30 de novembro de 2019 | 07h00

A principal entidade da classe dos delegados de Polícia Federal (ADPF, Associação Nacional dos Delegados de Polícia Federal) pediu ao Supremo Tribunal Federal a suspensão da Lei de Abuso de Autoridade (Lei 13.869/2019), aprovada em agosto pelo Congresso e sancionada no mês seguinte pelo presidente Jair Bolsonaro.

Agentes da Polícia Federal cumprem mandados da Operação Ressonância, em São Paulo. Foto: Felipe Rau / Estadão

O endurecimento da lei contra autoridades policiais e judiciais e o Ministério Público foi visto como uma retaliação da classe política contra a Operação Lava Jato – maior investigação já desencadeada no País contra a corrupção, pegando empreiteiros, doleiros, ex-dirigentes da Petrobrás, deputados, senadores e governadores de partidos diversos.

Os delegados federais alegam que a legislação ‘é genérica ao imputar crimes a agentes’ e pode ‘prejudicar investigações futuras’. Segundo os policiais, a lei pode ‘afetar negativamente’ as autoridades públicas e colocar sob ‘irreparável dano’ a democracia brasileira.

O processo foi distribuído ao decano do STF, ministro Celso de Mello.

“Por conta do atual momento de instabilidade, uma vez que a democracia deve ser tida como um eterno processo em construção e de constante aprendizagem, o Legislativo ofereceu como solução, em ato talvez impulsivo e açodado, uma medicação perigosa”, destaca a entidade na ação ao STF.

“Trata-se de remédio que pode acabar por matar não apenas a doença e, ainda, o paciente, mas, também, a longo prazo, sem que se tenha agora em vista, o próprio médico”.

Os delegados questionam oito pontos da lei que preveem penas para o agente que constranger o preso sob ameaça, deixar de se identificar ou se identificar falsamente ao preso no momento da prisão, impedir a entrevista do preso com seu advogado, negar acesso do preso aos autos em que é investigado e violar as prerrogativas de advogados.

Apesar de considerar ‘legítima’ as alterações feitas pelo Congresso, a associação afirma que ‘não se pode permitir que eventuais equívocos sejam respondidos com outros de maior potencial lesivo’.

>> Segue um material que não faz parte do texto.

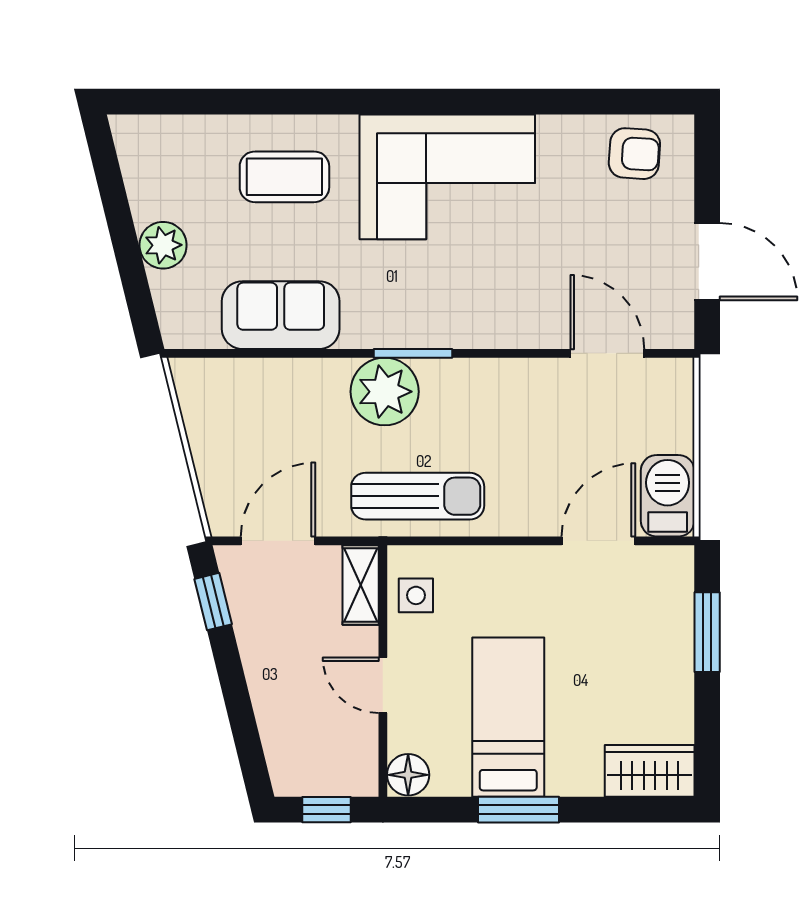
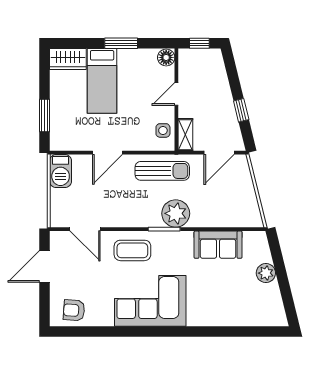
coffee table: (284, 177) -> (132, 250), moved
door: (707, 262) -> (44, 266), hinge flipped
sun lounger: (418, 496) -> (162, 171), turned 180
door: (598, 541) -> (107, 153), moved
window: (213, 602) -> (241, 110), moved
door: (383, 685) -> (176, 94), swing flipped
bed: (508, 717) -> (102, 81), moved

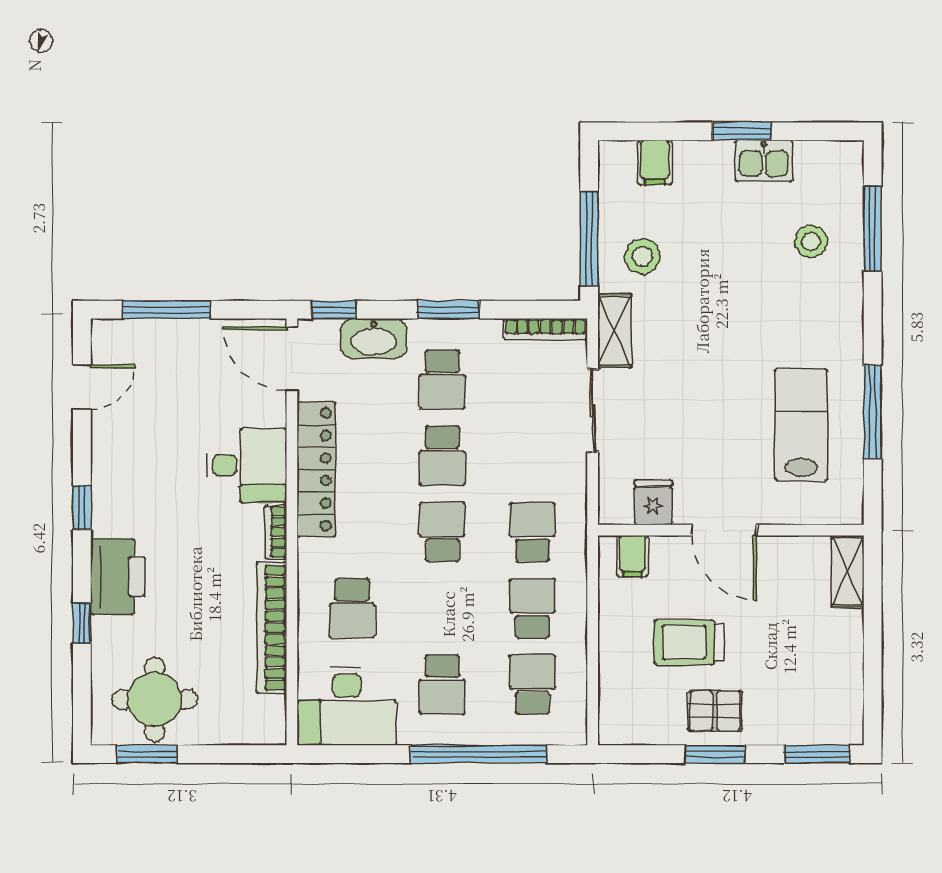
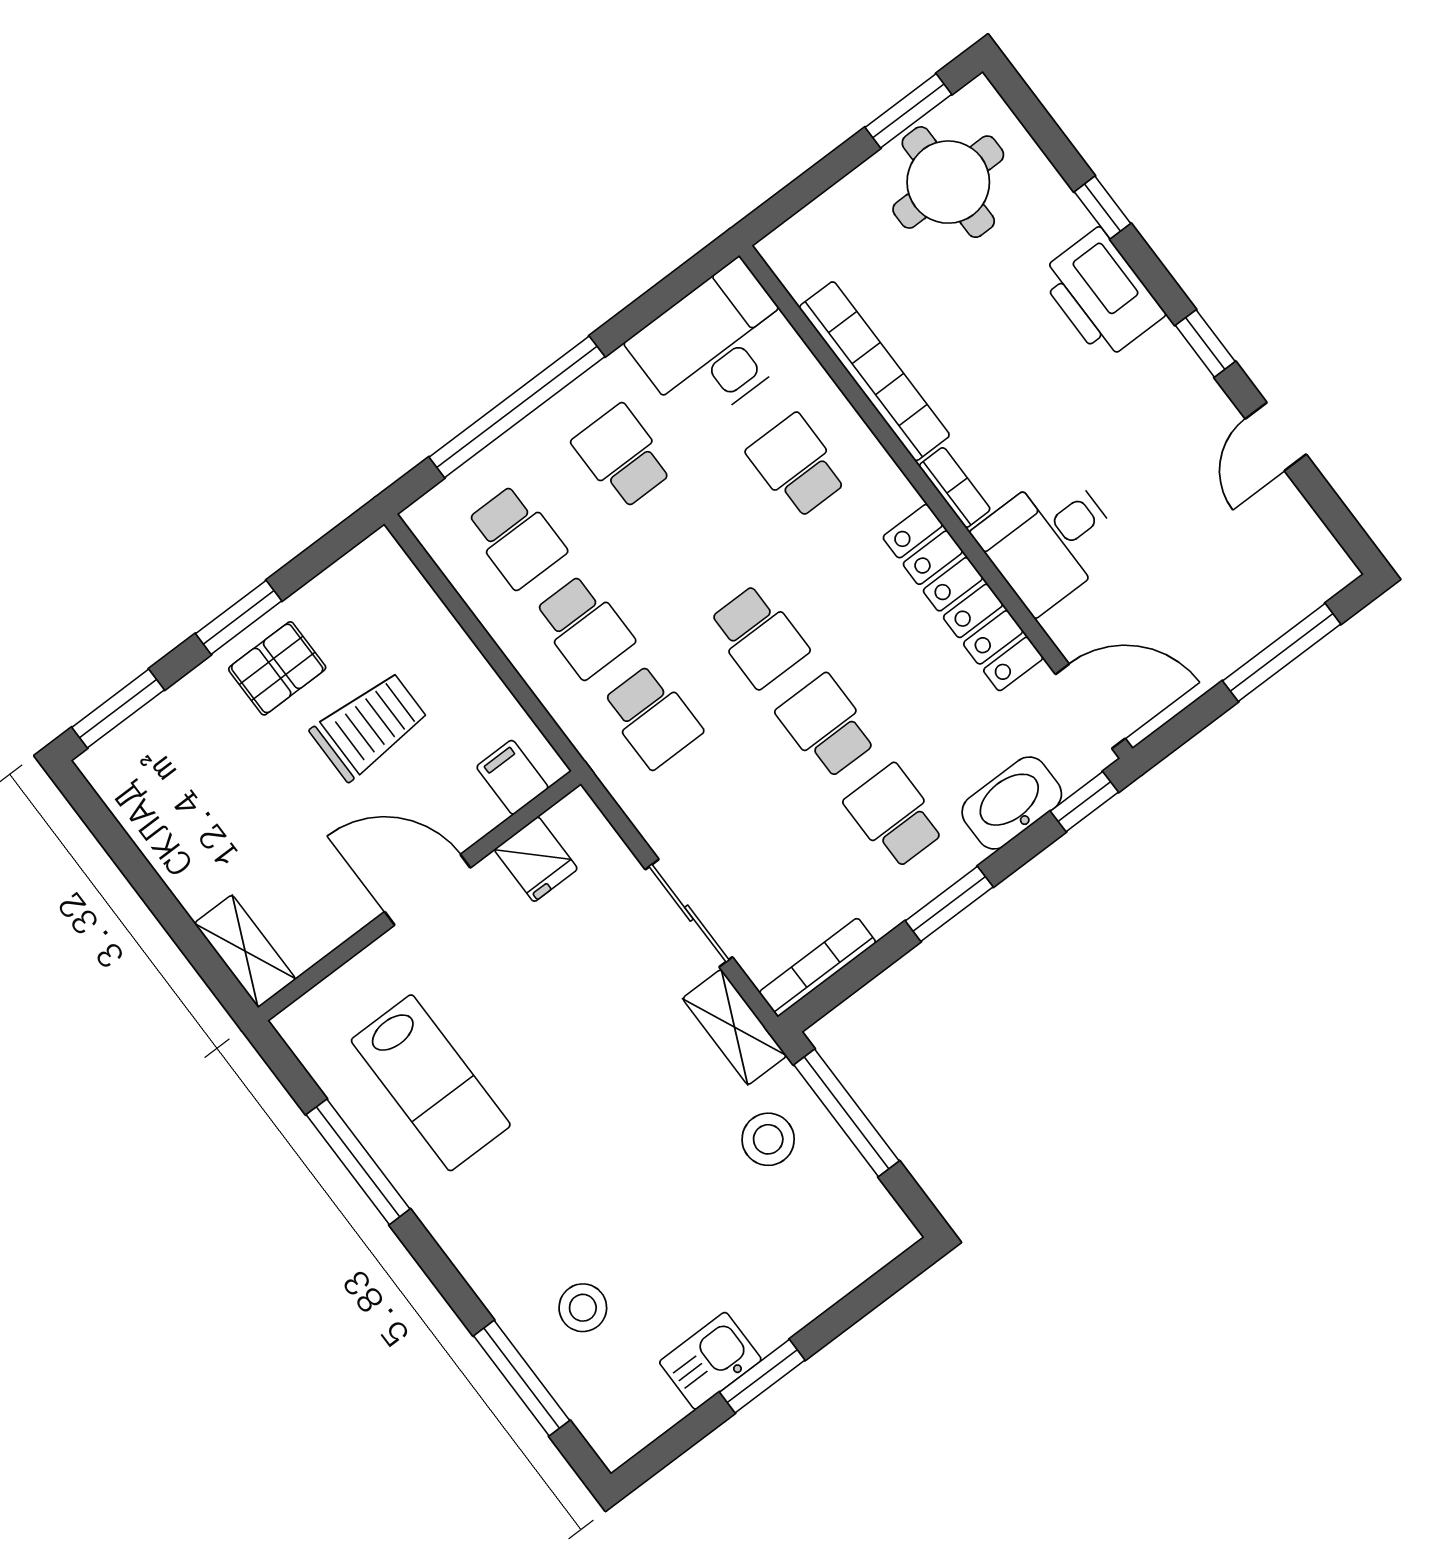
filing cabinet: (655, 162) -> (837, 1262), removed
door: (82, 387) -> (1276, 437), moved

“Para aqueles que atuam no crime organizado, a exposição e consequente perda de credibilidade de um agente público pela instauração de uma ação penal pode ser suficiente para enfraquecer o trabalho dos órgãos de justiça. Portanto, ainda que, ao final, não haja efetiva punição ilegítima dos agentes – embora haja razoáveis motivos para se crer que isso é provável – é grave a situação”, afirma a associação.

De acordo com os delegados, desde a sanção da lei os agentes são submetidos a um ‘ambiente de temeridade e incerteza que retira a confiança necessária’ para conduzir investigações com autonomia e independência.

“Os arroubos políticos não podem se sobrepor às forças da democracia, que se consubstanciam em suas instituições, sendo uma delas essa Suprema Corte, cujo papel também é de zelar pela manutenção harmônica da ordem democrática do país, ressoando todas as vozes que são silenciadas nos percalços do caminho, dinâmico e complexo, de construção da democracia”, declaram.

Abuso de autoridade. Sancionada em setembro deste ano, a lei de abuso de autoridade endurece punições a juízes, promotores e policiais por excessos em investigações e julgamentos. O Congresso derrubou 18 vetos que foram impostos à legislação pelo presidente Jair Bolsonaro, impondo derrota ao Planalto.

Uma situação que inquieta os investigadores é a penalidade prevista de três meses a quatro anos de prisão para um juiz que decretar a condução coercitiva sem intimação prévia do investigado ou testemunha.